In Nederland komen weliswaar steeds meer sterk energiezuinige woningen te staan, maar het totaal aantal is nog steeds erg beperkt. De hoge investeringen worden vaak als grote belemmering gezien om energiezuinig te bouwen. Maar voorbeeldberekeningen in de Sleutel naar Concepten1, geschreven door Ragna Clocquet, adviseur bij DHV, laten zien dat wonen in een energiezuinig voor een gemiddelde bewoner goedkoper is dan voor een normale woning.

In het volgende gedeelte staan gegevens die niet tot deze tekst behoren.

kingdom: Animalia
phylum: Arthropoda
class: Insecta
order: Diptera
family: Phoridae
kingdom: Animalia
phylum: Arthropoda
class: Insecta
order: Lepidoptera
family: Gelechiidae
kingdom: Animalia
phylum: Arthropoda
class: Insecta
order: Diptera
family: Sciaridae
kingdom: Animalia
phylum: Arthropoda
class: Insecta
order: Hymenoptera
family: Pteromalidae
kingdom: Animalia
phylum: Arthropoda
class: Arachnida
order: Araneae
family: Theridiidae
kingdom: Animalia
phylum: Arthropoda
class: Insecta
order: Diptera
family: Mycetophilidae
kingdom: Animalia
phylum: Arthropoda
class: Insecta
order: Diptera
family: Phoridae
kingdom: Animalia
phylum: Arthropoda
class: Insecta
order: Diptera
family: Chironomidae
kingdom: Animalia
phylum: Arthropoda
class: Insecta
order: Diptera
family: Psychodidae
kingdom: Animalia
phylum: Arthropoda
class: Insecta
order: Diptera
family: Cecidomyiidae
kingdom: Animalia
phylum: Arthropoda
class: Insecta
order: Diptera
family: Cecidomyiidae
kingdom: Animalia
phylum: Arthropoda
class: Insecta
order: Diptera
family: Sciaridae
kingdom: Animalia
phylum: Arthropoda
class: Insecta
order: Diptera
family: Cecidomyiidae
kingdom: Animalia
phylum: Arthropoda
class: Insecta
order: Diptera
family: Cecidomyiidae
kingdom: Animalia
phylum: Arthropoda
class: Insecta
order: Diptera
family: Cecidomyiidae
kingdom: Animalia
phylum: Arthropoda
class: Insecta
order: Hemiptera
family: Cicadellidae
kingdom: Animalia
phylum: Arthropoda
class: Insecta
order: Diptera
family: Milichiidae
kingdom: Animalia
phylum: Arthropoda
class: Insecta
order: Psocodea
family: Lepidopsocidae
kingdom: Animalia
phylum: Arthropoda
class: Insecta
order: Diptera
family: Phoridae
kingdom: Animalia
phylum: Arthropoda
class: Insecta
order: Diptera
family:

Lage woonlasten, nu en in de toekomst
Energieprijzen stijgen jaarlijks. Maar bij zeer energiezuinige woningen voelen de bewoners deze stijging nauwelijks in hun portemonnee. Daar komt bij dat het energieverbruik van deze woningen veel minder gevoelig is voor het gedrag van de bewoner. Zelfs onzuinige bewoners zijn dus relatief goedkoper uit. Tot slot zijn de woonlasten van dergelijke energiezuinige huizen nog lager dan van huizen die al volgens de recente energieprestatie-eisen zijn gebouwd.

Zowel kosten als baten
Extra ambities op energiegebied resulteren in extra investeringen. Extra investeringen betekenen een hogere hypotheek of een hogere huur. Als we alleen naar de extra investeringen kijken, kunnen banken, woningcorporaties, ontwikkelaars maar ook bewoners terugschrikken. Het lijkt niet betaalbaar.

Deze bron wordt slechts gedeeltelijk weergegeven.